Reimann’s Bernarda Albas Haus in Gelsenkirchen

Gelsenkirchen’s Musiktheater in Revier has always been known for adventurous approach and its recent performance of Aribert Reimann’s Bernarda Albas Haus showed that that reputation was being maintained.

Viel spass !” (Have fun!), the theatre lady said to me as she served me a pre-performance tea. She could not have known much about what I was going to see, for the Reimann involved absolutely no spass. A recent operatic adaptation of Lorca’s grim picture of an early 20th century matriarchal Spanish household, it is unrelentingly severe in its account of how the lives of five young women are ruined by their tyrannical mother. The austere world in which frustrated emotional longings can hardly be contained is flawlessly reproduced in the production by the experienced Dietrich Hilsdorf and his designers Dieter Richter and Nicola Reichert.

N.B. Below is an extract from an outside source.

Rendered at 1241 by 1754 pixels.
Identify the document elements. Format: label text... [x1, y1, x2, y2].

For those already familiar with Lorca’s drama, the more pertinent question is: how will the composer’s adaptation of it, and very contemporary musical idiom, work with the original? Now, Reimann is very gifted and his Lear is perhaps the finest modern operatic setting of Shakespeare. He does not disappoint with this later venture, notwithstanding the very different character of the play being adapted. Indeed, the unrelenting harshness and absence of affection and compassion in the text suits perfectly his musical style. The vocal lines communicate their content through uncomfortable intervals and the orchestral accompaniment, most often given by small groups of instruments, is predominantly stringent. But, to enhance dramatic interplay, this pattern is subject to important modulation.  So, for example, when there is a rare concordance of feelings among the five daughters, the instrumental chords become light, the female voices move towards unison, and the musical phrasing almost lyrical. Another significant device is to introduce, at moments of critical interaction, spoken dialogue.

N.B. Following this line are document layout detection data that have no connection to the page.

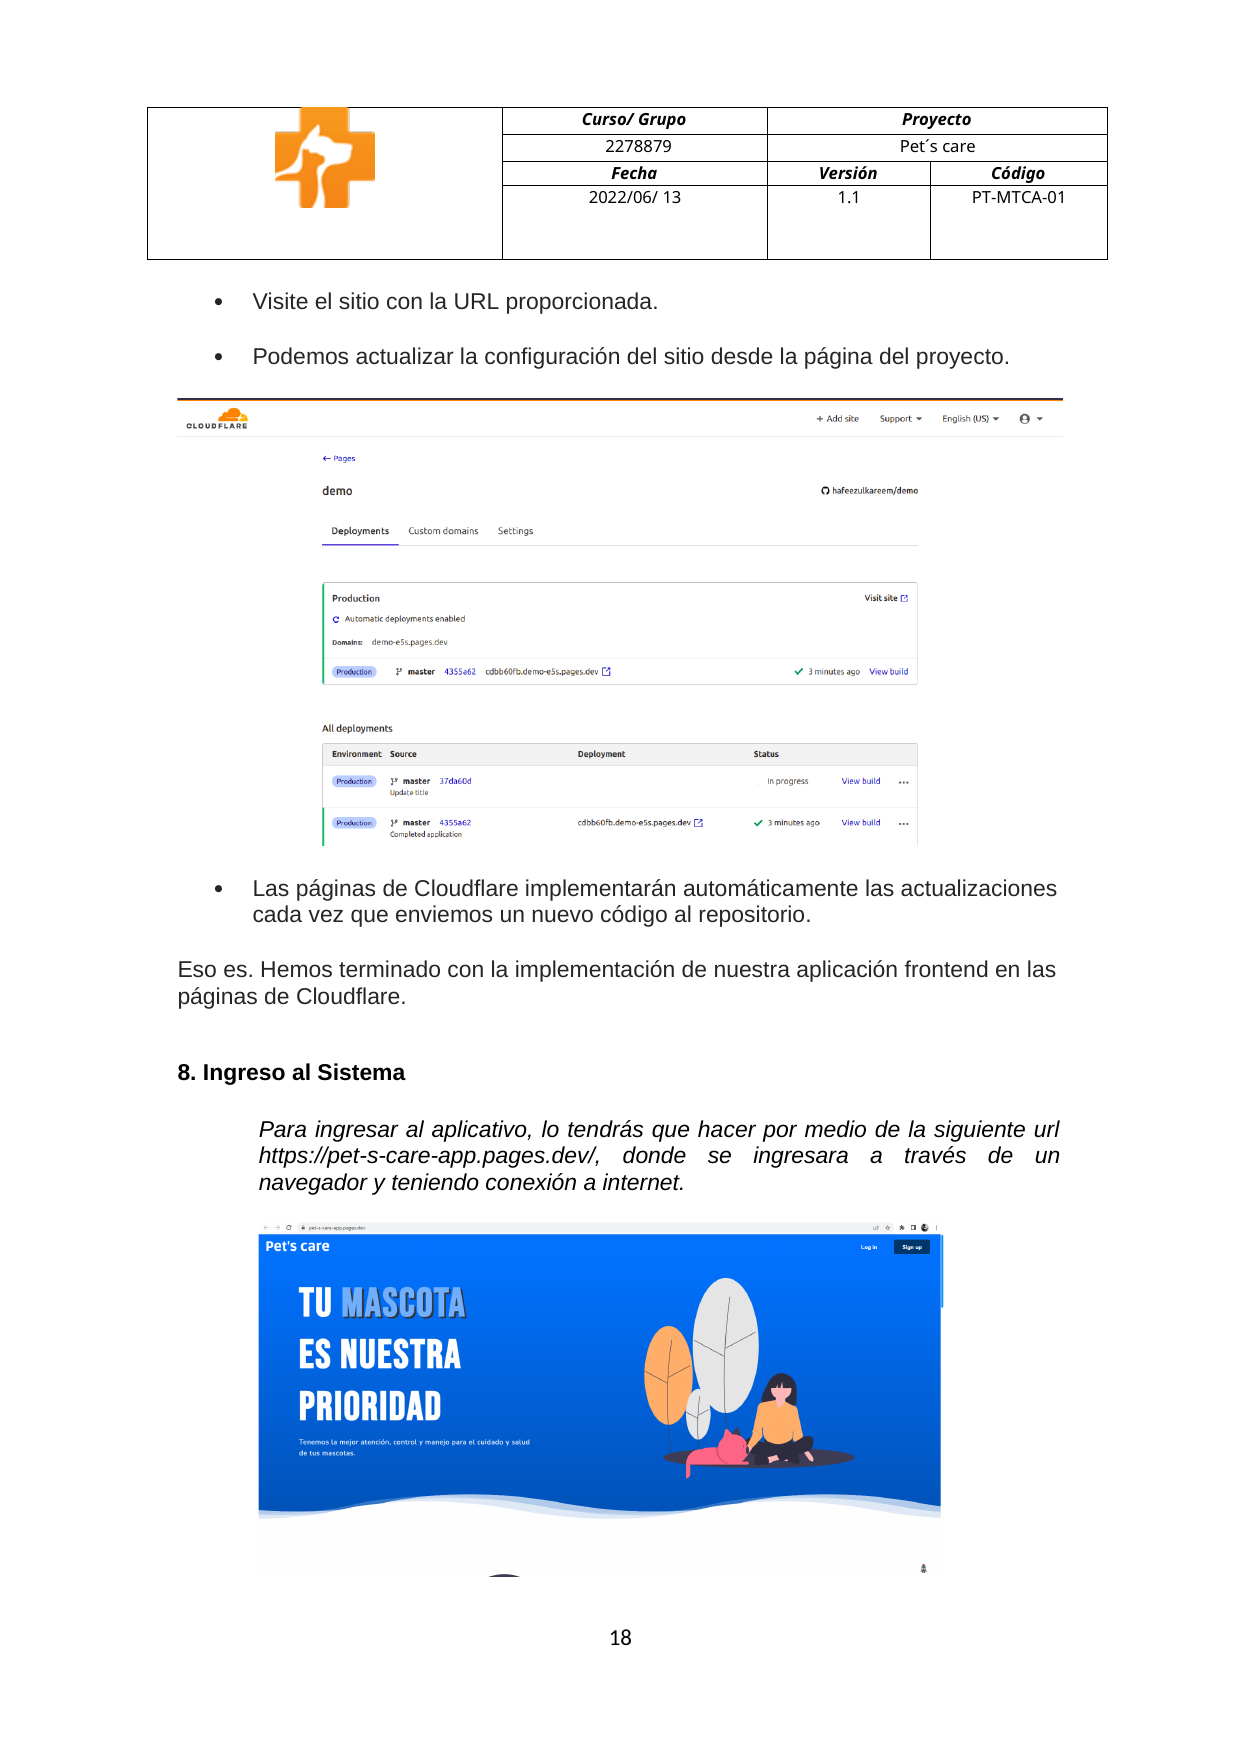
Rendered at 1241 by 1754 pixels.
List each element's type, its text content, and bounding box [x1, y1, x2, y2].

list Podemos actualizar la configuración del sitio desde la página del proyecto. [215, 343, 1063, 369]
subtitle 8. Ingreso al Sistema [177, 1059, 1063, 1086]
list Las páginas de Cloudflare implementarán automáticamente las actualizaciones cada vez que enviemos un nuevo código al repositorio. [215, 874, 1063, 927]
picture [275, 107, 375, 208]
text Para ingresar al aplicativo, lo tendrás que hacer por medio de la siguiente url https://pet-s-care-app.pages.dev/, donde se ingresara a través de un navegador y teniendo conexión a internet. [258, 1116, 1063, 1195]
picture [258, 1221, 944, 1577]
list Visite el sitio con la URL proporcionada. [215, 288, 1063, 314]
text Eso es. Hemos terminado con la implementación de nuestra aplicación frontend en las páginas de Cloudflare. [177, 956, 1063, 1009]
picture [177, 398, 1063, 846]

The precision which conductor Johannes Harneit brought to proceedings was truly remarkable; as was the physical and vocal characterisation of the protagonists.  Almuth Herbst was the ruthless mother, unbending in her convictions and, as her austere, hardened vocalisation demonstrated, unfeeling in relation to others. Australian soprano Katherine Allen brought warmth and emotional fibre to her interpretation of Adela, the daughter most victimised by Bernarda’s intolerance. As the eldest daughter, with some degree of financial independence, and thus standing, Lina Hoffmann conveyed some appropriate dignity but also a brittleness in the face of aggression. The young Korean Soyoon Lee endowed the hunchback Martirio with a striking combination of pathos and hostile rebellion, spewing out the high-lying notes with virtuosic venom. Vital and moving contributions, too, from Sabine Hofgrefe and Anke Sieloff as the two maids.

Not an easy work to experience for two and a half hours without an interval, but most rewarding in every respect.